The US Department of Commerce is considering issuing a temporary general license to prevent disruptions to existing networks.
Earlier this week, US President Donald Trump placed Huawei and 70 of its affiliates on a blacklist that would require US firms to request a license before selling components to the Chinese firm.
Trump also signed an executive order earlier this week that would prevent the US market from using equipment built and supplied by Huawei after declaring a “national emergency” over the alleged threats posed to the security of the country’s communications infrastructure.
In 2018, Huawei spent $11bn purchasing equipment from key tech firms such as Qualcomm and Intel in order to get chips required for Huawei equipment.
The US Department of Commerce is considering issuing a temporary general license “to prevent the interruption of existing network operations and equipment,” a spokeswoman told Reuters.
The move would allow Huawei to buy US goods in order to continue providing service to existing customers who need to maintain their networks. However, it would not be able to purchase components to build new products. The temporary general license would last 90 days.
Chinese authorities responded quickly to the proposed sanctions from the US this week, claiming that they would do what was needed to protect their companies.
Huawei Technologies CEO Ren Zhengfei says Huawei would be OK even if Qualcomm and other American suppliers would not sell chips to Huawei, because the company has been prepared for that.
"We have not done anything which violates the law," CEO Ren Zhengfei told Japanese media at company headquarters in Shenzhen on Saturday in his first interview since the U.S. decision to restrict trade with the Huawei.

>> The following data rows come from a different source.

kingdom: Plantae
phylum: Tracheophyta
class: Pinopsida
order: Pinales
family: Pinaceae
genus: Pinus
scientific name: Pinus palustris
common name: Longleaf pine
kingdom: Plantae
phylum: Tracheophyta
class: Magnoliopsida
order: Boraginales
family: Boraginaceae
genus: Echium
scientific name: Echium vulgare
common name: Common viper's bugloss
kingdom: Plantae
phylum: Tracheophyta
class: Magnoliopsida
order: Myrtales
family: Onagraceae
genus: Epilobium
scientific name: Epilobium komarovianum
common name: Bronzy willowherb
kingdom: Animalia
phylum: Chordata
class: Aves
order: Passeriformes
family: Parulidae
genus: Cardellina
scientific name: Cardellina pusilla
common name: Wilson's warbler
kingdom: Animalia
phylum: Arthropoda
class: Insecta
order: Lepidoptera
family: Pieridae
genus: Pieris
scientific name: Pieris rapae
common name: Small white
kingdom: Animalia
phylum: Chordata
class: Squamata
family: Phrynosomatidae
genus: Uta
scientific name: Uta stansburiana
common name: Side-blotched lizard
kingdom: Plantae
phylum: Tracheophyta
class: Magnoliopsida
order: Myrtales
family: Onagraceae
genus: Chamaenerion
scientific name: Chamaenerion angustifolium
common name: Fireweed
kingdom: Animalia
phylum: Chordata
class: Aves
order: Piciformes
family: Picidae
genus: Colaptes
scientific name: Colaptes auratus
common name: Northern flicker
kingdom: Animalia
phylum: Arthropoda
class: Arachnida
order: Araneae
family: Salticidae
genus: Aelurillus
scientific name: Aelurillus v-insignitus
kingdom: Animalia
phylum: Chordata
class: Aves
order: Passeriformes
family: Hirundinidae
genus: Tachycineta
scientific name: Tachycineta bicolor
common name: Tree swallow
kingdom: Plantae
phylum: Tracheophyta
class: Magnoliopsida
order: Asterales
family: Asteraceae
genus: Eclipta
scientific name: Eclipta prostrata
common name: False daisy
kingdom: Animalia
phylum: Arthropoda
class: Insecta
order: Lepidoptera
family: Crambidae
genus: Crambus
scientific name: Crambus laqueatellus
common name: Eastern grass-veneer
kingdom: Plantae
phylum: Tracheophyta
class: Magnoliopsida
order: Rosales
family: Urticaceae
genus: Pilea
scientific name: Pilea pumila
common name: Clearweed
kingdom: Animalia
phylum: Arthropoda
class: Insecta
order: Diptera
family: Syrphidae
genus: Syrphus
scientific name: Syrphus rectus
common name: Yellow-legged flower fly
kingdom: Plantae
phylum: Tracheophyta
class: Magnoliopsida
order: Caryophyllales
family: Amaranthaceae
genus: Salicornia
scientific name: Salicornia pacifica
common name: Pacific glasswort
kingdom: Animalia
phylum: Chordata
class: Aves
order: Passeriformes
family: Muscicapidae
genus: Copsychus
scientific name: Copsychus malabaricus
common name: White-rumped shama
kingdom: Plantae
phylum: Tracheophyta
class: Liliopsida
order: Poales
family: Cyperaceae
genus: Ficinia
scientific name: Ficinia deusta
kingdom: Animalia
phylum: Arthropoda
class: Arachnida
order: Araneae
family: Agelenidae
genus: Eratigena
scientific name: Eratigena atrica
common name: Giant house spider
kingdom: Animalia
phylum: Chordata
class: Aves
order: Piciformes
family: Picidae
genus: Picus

Ren indicated that his company will continue developing its own chips to lessen the impact of the ban on its production. Huawei unit HiSilicon Technologies, which mainly designs core processor chips, has made similar allusions to plans for dealing with a potential disruption in supply. In a recent open letter, President Teresa He Tingbo wrote, "We actually have foreseen this day for many years, and we do have a backup plan."
Huawei's chief also rulded out the prospect of producing 5G equipment on American soil. "Even if the U.S. asks us to manufacture over there, we will not go," said Ren.